TASK OBJECTIVE: Copy every line of the listing that holds the string "when".

STUDY MATERIAL:
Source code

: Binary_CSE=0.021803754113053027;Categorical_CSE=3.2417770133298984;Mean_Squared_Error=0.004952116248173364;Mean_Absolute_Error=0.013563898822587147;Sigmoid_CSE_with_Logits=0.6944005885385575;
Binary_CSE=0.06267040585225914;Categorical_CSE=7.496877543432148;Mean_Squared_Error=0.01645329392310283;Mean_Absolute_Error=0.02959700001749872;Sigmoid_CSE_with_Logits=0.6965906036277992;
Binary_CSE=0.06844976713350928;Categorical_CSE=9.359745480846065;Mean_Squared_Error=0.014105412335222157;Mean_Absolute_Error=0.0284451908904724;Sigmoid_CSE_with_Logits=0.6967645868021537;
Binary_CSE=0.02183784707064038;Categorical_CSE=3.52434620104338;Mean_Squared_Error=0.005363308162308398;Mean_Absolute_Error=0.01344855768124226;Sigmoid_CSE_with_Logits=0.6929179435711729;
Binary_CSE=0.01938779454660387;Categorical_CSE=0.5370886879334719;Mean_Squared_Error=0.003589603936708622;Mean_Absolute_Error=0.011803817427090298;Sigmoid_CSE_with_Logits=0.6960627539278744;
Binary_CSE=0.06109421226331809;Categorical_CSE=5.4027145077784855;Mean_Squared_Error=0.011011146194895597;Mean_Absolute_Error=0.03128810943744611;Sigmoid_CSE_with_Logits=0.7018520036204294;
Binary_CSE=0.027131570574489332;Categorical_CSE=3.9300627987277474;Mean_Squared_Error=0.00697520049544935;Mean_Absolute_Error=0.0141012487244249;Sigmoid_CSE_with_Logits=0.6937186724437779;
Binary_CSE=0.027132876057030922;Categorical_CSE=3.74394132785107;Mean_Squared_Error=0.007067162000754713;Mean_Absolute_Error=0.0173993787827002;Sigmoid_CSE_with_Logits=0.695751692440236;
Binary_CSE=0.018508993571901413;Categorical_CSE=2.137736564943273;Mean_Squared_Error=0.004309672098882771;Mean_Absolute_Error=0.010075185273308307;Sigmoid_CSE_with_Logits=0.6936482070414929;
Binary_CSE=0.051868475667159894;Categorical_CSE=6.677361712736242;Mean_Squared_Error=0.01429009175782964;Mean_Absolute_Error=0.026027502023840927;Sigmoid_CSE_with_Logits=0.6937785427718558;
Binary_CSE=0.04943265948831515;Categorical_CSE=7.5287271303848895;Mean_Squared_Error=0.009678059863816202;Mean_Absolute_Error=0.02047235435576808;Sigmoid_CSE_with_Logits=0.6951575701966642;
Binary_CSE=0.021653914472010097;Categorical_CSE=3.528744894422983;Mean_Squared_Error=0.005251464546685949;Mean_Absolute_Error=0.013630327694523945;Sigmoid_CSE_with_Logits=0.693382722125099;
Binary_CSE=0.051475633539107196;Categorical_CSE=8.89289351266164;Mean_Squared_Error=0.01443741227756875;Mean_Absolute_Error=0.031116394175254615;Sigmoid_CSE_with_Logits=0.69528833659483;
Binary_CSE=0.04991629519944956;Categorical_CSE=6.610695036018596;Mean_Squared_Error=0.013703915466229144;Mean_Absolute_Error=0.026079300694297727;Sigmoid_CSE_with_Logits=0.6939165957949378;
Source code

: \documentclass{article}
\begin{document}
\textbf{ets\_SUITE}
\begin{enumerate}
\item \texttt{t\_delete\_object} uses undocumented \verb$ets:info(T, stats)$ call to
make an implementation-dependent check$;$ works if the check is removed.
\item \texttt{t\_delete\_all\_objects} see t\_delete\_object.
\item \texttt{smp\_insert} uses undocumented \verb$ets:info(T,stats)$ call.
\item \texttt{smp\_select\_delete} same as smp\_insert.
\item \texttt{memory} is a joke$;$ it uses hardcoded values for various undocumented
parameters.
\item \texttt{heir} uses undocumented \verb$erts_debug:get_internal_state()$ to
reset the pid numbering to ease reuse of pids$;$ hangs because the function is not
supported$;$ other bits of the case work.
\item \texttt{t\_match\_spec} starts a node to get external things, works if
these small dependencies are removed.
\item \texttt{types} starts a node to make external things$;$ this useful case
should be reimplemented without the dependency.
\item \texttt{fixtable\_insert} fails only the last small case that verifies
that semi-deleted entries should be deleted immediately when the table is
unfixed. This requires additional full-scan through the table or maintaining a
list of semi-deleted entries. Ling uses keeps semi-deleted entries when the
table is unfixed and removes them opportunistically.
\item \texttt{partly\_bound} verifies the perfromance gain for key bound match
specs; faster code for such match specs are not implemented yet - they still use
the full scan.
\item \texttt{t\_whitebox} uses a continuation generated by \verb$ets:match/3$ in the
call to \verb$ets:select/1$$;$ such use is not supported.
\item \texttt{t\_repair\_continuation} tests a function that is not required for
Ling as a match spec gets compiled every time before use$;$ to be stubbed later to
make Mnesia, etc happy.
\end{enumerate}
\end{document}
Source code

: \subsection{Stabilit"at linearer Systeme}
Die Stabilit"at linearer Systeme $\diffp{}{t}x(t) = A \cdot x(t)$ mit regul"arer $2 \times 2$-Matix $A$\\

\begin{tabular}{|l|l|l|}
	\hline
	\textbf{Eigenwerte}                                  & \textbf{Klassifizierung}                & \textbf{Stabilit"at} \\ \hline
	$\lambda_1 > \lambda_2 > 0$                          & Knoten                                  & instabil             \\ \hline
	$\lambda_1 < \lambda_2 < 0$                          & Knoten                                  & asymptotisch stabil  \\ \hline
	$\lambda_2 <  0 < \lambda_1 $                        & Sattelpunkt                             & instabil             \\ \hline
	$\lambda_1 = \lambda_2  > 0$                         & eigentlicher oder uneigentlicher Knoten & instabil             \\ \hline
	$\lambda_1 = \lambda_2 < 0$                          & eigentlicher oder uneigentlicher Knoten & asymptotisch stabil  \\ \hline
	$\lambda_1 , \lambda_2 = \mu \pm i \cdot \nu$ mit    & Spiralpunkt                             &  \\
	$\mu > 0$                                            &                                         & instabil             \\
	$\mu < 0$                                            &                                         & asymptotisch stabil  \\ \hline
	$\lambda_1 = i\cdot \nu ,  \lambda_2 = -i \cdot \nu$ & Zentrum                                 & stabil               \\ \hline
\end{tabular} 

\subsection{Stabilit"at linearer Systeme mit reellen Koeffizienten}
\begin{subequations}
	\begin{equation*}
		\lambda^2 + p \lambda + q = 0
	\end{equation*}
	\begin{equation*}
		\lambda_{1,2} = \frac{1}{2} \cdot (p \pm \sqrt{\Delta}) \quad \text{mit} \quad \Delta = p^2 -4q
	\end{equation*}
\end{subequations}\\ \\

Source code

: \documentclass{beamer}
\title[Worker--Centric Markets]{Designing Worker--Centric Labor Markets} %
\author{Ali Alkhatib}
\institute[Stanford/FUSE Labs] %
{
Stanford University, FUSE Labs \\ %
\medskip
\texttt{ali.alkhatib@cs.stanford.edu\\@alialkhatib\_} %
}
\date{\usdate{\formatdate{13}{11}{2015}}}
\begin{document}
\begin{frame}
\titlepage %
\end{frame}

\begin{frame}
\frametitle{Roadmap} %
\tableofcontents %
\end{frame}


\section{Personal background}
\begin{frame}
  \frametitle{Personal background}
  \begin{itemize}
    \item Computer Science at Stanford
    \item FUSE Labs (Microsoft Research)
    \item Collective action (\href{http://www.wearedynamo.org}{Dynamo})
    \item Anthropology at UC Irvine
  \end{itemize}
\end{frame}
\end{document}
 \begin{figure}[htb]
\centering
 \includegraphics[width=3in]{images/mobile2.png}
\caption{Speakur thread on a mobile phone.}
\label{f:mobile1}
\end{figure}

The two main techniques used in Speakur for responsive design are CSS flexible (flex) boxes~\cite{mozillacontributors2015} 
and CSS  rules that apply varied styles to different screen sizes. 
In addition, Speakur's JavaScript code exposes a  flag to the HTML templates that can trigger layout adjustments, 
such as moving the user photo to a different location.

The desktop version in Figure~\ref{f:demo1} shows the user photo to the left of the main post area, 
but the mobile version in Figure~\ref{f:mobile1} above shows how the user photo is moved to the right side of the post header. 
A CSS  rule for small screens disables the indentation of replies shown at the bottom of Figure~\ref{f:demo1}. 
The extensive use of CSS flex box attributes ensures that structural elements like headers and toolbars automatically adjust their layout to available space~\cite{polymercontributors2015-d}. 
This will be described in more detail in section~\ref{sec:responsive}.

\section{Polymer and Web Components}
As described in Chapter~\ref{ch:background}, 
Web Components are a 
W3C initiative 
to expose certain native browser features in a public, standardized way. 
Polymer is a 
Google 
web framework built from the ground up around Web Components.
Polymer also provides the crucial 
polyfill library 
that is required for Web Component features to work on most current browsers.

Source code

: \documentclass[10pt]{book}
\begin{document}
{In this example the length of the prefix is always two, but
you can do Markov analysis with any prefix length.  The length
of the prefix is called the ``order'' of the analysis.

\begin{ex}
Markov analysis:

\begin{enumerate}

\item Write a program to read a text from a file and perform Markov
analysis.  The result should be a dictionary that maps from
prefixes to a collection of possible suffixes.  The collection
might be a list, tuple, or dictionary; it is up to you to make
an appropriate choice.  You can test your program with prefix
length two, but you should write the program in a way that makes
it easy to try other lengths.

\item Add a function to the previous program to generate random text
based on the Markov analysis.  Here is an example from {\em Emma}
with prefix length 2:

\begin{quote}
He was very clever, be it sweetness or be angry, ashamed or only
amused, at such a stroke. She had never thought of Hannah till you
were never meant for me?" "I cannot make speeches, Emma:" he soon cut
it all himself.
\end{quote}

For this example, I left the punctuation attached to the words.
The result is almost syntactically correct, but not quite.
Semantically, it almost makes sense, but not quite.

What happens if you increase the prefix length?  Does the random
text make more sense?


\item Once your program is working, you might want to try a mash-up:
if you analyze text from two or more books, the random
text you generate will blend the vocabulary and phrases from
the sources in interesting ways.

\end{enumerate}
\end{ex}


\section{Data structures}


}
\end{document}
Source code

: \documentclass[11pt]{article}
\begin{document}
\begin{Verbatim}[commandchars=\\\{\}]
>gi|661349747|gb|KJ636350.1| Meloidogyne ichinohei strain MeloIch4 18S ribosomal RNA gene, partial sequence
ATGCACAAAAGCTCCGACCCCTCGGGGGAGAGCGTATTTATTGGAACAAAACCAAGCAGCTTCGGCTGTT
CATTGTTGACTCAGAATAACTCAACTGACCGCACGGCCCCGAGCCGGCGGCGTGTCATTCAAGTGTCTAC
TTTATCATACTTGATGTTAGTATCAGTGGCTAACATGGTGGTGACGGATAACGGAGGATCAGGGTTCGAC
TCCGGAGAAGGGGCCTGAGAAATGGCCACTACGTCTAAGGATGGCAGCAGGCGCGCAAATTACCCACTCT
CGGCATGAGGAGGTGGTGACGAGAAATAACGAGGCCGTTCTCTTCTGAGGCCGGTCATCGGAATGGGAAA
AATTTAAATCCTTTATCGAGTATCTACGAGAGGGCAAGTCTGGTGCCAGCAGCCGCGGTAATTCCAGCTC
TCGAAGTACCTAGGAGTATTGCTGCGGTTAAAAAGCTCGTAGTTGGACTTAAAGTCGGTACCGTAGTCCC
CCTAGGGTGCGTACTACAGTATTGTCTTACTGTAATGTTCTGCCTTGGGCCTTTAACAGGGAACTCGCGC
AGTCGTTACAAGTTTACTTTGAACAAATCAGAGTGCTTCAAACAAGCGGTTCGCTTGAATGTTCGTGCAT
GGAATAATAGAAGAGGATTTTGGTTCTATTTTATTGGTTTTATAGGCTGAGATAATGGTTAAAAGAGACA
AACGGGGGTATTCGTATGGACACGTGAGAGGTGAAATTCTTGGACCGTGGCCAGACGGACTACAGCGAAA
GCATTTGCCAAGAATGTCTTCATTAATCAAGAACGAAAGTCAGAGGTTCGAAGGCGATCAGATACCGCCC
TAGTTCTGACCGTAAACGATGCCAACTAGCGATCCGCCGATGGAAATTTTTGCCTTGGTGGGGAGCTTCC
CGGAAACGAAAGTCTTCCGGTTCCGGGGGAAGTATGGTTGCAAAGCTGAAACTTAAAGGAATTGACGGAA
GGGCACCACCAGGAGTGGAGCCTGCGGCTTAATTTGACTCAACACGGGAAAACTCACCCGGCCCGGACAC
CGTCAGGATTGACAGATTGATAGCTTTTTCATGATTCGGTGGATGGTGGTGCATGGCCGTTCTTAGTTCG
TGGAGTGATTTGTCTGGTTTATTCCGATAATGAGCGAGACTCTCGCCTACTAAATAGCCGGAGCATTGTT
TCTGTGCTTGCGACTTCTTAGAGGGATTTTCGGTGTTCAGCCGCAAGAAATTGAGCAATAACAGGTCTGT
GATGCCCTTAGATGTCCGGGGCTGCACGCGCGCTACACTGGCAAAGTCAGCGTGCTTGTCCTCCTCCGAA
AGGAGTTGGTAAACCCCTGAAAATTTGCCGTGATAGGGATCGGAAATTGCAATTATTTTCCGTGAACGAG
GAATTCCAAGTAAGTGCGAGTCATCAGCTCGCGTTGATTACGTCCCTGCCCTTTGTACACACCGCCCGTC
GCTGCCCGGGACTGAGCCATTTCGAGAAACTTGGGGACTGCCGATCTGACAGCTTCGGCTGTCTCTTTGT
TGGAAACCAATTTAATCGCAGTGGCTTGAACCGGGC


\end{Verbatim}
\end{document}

SOLUTION BELOW:
that semi-deleted entries should be deleted immediately when the table is
list of semi-deleted entries. Ling uses keeps semi-deleted entries when the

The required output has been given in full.